PLONGER BIEN CHAUSSEE
fixer ses palmes

Sujet: Bricolages
Date : 01 Octobre 2004
Bien évidemment, nous n’avons pas inventé un modèle de palmes révolutionnaires. Le modèle qui avance tout seul, sans que le plongeur est besoin de palmer….
Bien que, c’est à approfondir….

Non, comme beaucoup d’autres avant nous, nous avons juste apporté une petite modification au niveau des fixations. L’origine de cette « évolution » vient d’une plongée multi siphons, réalisée dans l’Ain. D’une part, les fixations d’origine étaient assez infernales à enlever, une fois serrées. Ensuite, elles avaient tendance à se détendre d’un coup lors des déchaussements, pour franchir les parties exondées et pour atteindre l’autre siphon. Ensuite, il faut les régler, les resserrer à nouveau avant chaque départ… De la fatigue et de l’énervement pour rien…

Enfin, le pire des maux, les fixations lâchaient les unes après les autres. Je ne peux pas leur en vouloir, elles sont faites pour la plongée « mer » et certainement pas pour des brutes épaisses comme nous. Alors lorsqu’une fois encore la boucle vola en morceau, à plus de 600 mètres de l’entrée, j’ai décidé, dès ma sortie de la grotte de trouver une solution infaillible afin de ne plus être « escagassé » par ces p…..s de fixations ! Car bien évidemment, je n’avais pas de boucle de rechange et un anneau de chambre à air, un kavatch, m’a dépanné. On peut tout faire avec un kavatch…. !

Alors voici comment nous procédons.

D'abord, nous enlevons les boucles d’origine, elles sont très jolies, mais elles n’ont rien à faire en siphon.

Ensuite, nous trouvons, un élastique en caoutchouc, type sandow, mais sans la gaine textile. Il suffit de le doubler, plus de sécurité (redondance), plus de résistance et de l’assembler avec l’aide de colliers rilsan.

Nous passons le double élastique dans un morceau de tuyau d’arrosage, d’ailleurs de plus en plus court dans mon jardin. Cela permet de bien maintenir la palme sur le bottillon.

L’ensemble est fixé sur les deux ergots d’origine. Il suffit de tendre l’élastique et de serrer au plus près de l’ergot avec 2 ou 3 colliers rilsan. Le tour est joué.



Le seul inconvénient de ce système est le manque presque total de modularité du réglage. Mais comme je plonge presque uniquement en étanche, cela ne me pose pas de problème. Enfin lorsque je plonge en humide, c’est en multi siphons et donc j’ai des chaussures aux pieds. Enfin, en mer, ça passe très bien avec les bottillons…. Donc globalement, tout va bien…



Enfin, dernière touche, la boucle pour accrocher les palmes au mousqueton. En post siphon, cela permet de libérer les mains et d’avoir une fixation infaillible sur une boucle. Pourquoi ne pas passer le mousqueton directement dans la sangle ?

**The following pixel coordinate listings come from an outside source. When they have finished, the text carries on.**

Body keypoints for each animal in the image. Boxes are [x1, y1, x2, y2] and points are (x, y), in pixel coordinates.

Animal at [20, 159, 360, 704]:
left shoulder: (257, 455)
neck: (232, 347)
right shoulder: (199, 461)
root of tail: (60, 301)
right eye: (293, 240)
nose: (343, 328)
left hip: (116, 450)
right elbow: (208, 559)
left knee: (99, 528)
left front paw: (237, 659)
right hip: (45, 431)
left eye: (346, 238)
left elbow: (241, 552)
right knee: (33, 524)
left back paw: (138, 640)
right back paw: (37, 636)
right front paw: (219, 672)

Car j’ai perdu une palme comme ça. La sangle s’est détachée et la palme a glissé. Elles étaient accrochées sur une boucle dans mon dos et je n’ai rien senti. Plutôt, j’ai senti une résistance et j’ai tiré un peu fort. Bien évidemment la roche n’a pas cédé, la sangle oui… Quel manque de finesse. Ce n’est pas sympa de rentrer sur une seule palme…On a l’air un peu bête…

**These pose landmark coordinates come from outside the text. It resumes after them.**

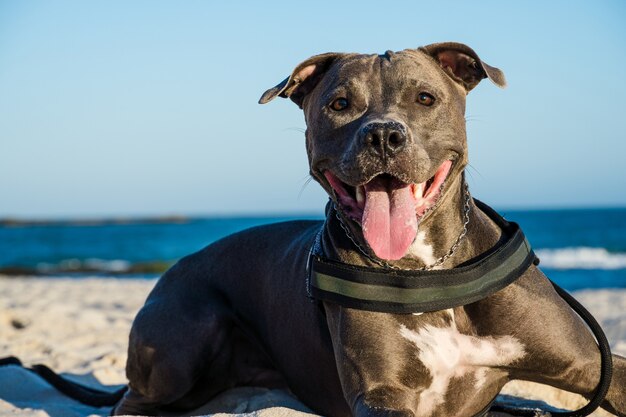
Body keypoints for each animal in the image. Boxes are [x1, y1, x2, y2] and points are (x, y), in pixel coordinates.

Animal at [112, 42, 624, 416]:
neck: (429, 270)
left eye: (424, 98)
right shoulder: (382, 392)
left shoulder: (590, 364)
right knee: (130, 401)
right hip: (183, 344)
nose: (382, 135)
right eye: (340, 104)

Enfin, il est possible de fixer un fil et/ou un anneau de chambre à air, pour relier la palme au mollet du plongeur. Car ainsi, même si vous déchaussez, la palme reste accrochée et vous ne pouvez pas la perdre….

L’ensemble de ces petits détails conduisent à éliminer progressivement toutes les sources de contrariétés et à nous rendre la vie plus facile. Car si casser une boucle de palme n’est pas dramatique, à 600 mètres de l'entrée, dans un éniéme siphons, cela devient carrément plus pénible.